Recht schnell sprangen auch die deutschen Medien auf den fahrenden Zug. Der Spiegel, Stern, das ZDF brachten erste große Reportagen. Und auch Bravo, immer auf der Suche nach dem nächsten vermarktbaren Trend, stieg mit ein.
"... Jedenfalls gab es dann im Sommer 1976 mal eine Klassenfete. Da wurden Poster an die Wand geklatscht. Unter anderem ein Bravo-Poster von den Sex Pistols. Das hat mich tierisch fasziniert. Diese Typen sahen ganz anders aus. Kurze, komische, abgeranzte Haare. Die Klamotten zerfetzt. Und als nächstes stand dann in der Zeitung ein komischer Artikel über Punk. Dass in London gerade etwas ganz Wildes abgeht. Ich fühlte mich einfach angesprochen, und ich versuchte dann, eine eigene Musik in dieser Richtung zu machen. Ich wusste gar nicht, wie Punk-Rock klingt.
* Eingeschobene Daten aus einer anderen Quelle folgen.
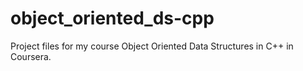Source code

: # object_oriented_ds-cpp
Project files for my course Object Oriented Data Structures in C++ in Coursera.
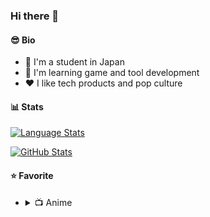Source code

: ### Hi there 👋

#### 😎 Bio

- 🗾 I'm a student in Japan
- 📖 I'm learning game and tool development
- ❤️ I like tech products and pop culture

#### 📊 Stats

[![Language Stats](https://github-readme-stats.vercel.app/api/top-langs/?username=tamurya&theme=onedark&title_color=C678DD&text_color=ABB2BF&icon_color=56B6C2&border_color=61AFEF&custom_title=Language&layout=compact)](https://github.com/anuraghazra/github-readme-stats/)

[![GitHub Stats](https://github-readme-stats.vercel.app/api?username=tamurya&theme=onedark&title_color=C678DD&text_color=ABB2BF&icon_color=56B6C2&border_color=61AFEF&custom_title=GitHub&show_icons=true)](https://github.com/anuraghazra/github-readme-stats/)

#### ⭐ Favorite

- <details>
  <summary>📺 Anime</summary>

  - [Angel Beats!](https://anilist.co/anime/6547/Angel-Beats/)
  - [ATRI: My Dear Moments](https://anilist.co/anime/154963/ATRI-My-Dear-Moments/)
  - [Bocchi the Rock!](https://anilist.co/anime/130003/Bocchi-the-Rock/)
  - [Chiyu Mahou no Machigatta Tsukaikata](https://anilist.co/anime/137908/Chiyu-Mahou-no-Machigatta-Tsukaikata/)
  - [Ga-Rei-Zero](https://anilist.co/anime/4725/GaReiZero/)
  - [Irozuku Sekai no Ashita kara](https://anilist.co/anime/101316/Irozuku-Sekai-no-Ashita-kara/)
  - [K](https://anilist.co/anime/14467/K/)
  - [K: MISSING KINGS](https://anilist.co/anime/16904/K-MISSING-KINGS/)
  - [K: RETURN OF KINGS](https://anilist.co/anime/20913/K-RETURN-OF-KINGS/)
  - [Non Non Biyori](https://anilist.co/anime/17549/Non-Non-Biyori/)
  - [Non Non Biyori: Repeat](https://anilist.co/anime/20694/Non-Non-Biyori-Repeat/)
  - [Non Non Biyori: Nonstop](https://anilist.co/anime/109403/Non-Non-Biyori-Nonstop/)
  - [Non Non Biyori: Vacation](https://anilist.co/anime/98779/Non-Non-Biyori-Vacation/)
  - [Ore dake Level Up na Ken](https://anilist.co/anime/151807/Ore-dake-Level-Up-na-Ken/)
  - [Ore wa Subete wo \[Parry\] Suru: Gyaku Kanchigai no Sekai Saikyou wa Boukensha ni Naritai](https://anilist.co/anime/170695/Ore-wa-Subete-wo-Parry-Suru-Gyaku-Kanchigai-no-Sekai-Saikyou-wa-Boukensha-ni-Naritai/)
  - [Plastic Memories](https://anilist.co/anime/20872/Plastic-Memories/)
  - [Vivy: Fluorite Eye's Song](https://anilist.co/anime/128546/Vivy-Fluorite-Eyes-Song/)
  </details>

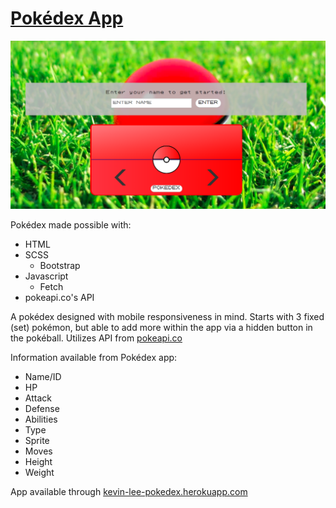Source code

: # [Pokédex App](https://kevin-lee-pokedex.herokuapp.com/)

![Pokedex Homepage](./images/pokedex-home.png)

Pokédex made possible with:

- HTML
- SCSS
  - Bootstrap
- Javascript
  - Fetch
- pokeapi.co's API

A pokédex designed with mobile responsiveness in mind. Starts with 3 fixed (set) pokémon, but able to add more within the app via a hidden button in the pokéball. Utilizes API from [pokeapi.co](https://pokeapi.co)

Information available from Pokédex app:

- Name/ID
- HP
- Attack
- Defense
- Abilities
- Type
- Sprite
- Moves
- Height
- Weight

App available through [kevin-lee-pokedex.herokuapp.com](https://kevin-lee-pokedex.herokuapp.com/)
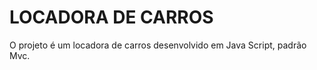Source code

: <h1> LOCADORA DE CARROS </h1>

<p> O projeto é um locadora de carros desenvolvido em Java Script, padrão Mvc. </p>
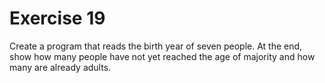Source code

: # Exercise 19

Create a program that reads the birth year of seven people. At the end, show how many people have not yet reached the age of majority and how many are already adults.
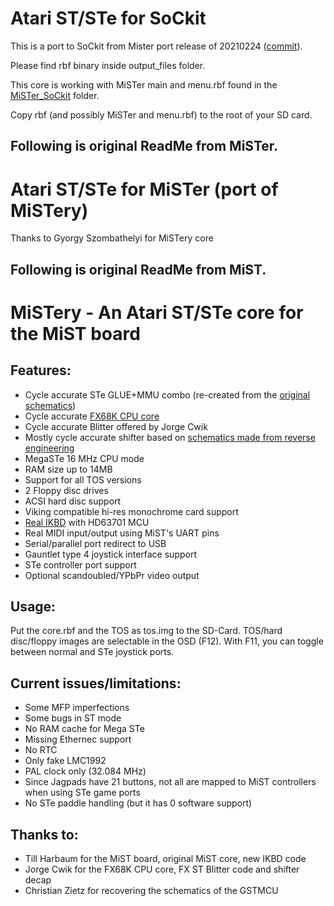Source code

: 

# Atari ST/STe for SoCkit

This is a port to SoCkit from Mister port release of 20210224 ([commit](https://github.com/MiSTer-devel/AtariST_MiSTer/tree/13d78631f87202802149441d9781d407b74e46c8)).

Please find rbf binary inside output_files folder.

This core is working with MiSTer main and menu.rbf found in the [MiSTer_SoCkit](MiSTer_SoCkit) folder.

Copy rbf (and possibly MiSTer and menu.rbf) to the root of your SD card.

Following is original ReadMe from MiSTer.
-------------------------------------------------------------------------------------------

# Atari ST/STe for MiSTer (port of MiSTery)

Thanks to Gyorgy Szombathelyi for MiSTery core

Following is original ReadMe from MiST.
-------------------------------------------------------------------------------------------

# MiSTery - An Atari ST/STe core for the MiST board

## Features:

- Cycle accurate STe GLUE+MMU combo (re-created from the [original schematics](https://www.chzsoft.de/asic-web/))
- Cycle accurate [FX68K CPU core](https://github.com/ijor/fx68k)
- Cycle accurate Blitter offered by Jorge Cwik
- Mostly cycle accurate shifter based on [schematics made from reverse engineering](http://www.atari-forum.com/viewtopic.php?t=29658)
- MegaSTe 16 MHz CPU mode
- RAM size up to 14MB
- Support for all TOS versions
- 2 Floppy disc drives
- ACSI hard disc support
- Viking compatible hi-res monochrome card support
- [Real IKBD](https://github.com/harbaum/ikbd) with HD63701 MCU
- Real MIDI input/output using MiST's UART pins
- Serial/parallel port redirect to USB
- Gauntlet type 4 joystick interface support
- STe controller port support
- Optional scandoubled/YPbPr video output

## Usage:

Put the core.rbf and the TOS as tos.img to the SD-Card. TOS/hard disc/floppy images are selectable in the OSD (F12).
With F11, you can toggle between normal and STe joystick ports.

## Current issues/limitations:

- Some MFP imperfections
- Some bugs in ST mode
- No RAM cache for Mega STe
- Missing Ethernec support
- No RTC
- Only fake LMC1992
- PAL clock only (32.084 MHz)
- Since Jagpads have 21 buttons, not all are mapped to MiST controllers when using STe game ports
- No STe paddle handling (but it has 0 software support)

## Thanks to:

- Till Harbaum for the MiST board, original MiST core, new IKBD code
- Jorge Cwik for the FX68K CPU core, FX ST Blitter code and shifter decap
- Christian Zietz for recovering the schematics of the GSTMCU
Es gab ja nur eine einzige Punkplatte: die erste Ramones. Die hatte ich mal im Schaufenster gesehen, aber ich wusste ja nicht, dass das Punk war." (Jürgen Engler, Jahrgang 1960, Sänger und Gitarrist von Male, in: Teipel 2001, S. 29)
"Ich habe ein Bild im New Musical Express gesehen - mit Jackett und Büroklammern und Kindersonnenbrille. Und ich dachte: 'So klasse würde ich auch gerne aussehen." Und dann lief ich eben so herum." (Peter Hein, Jahrgang 1957, Sänger und Texter von Charley´s Girls, Mittagspause, Fehlfarben und Family 5, a.a.O., S. 36f.)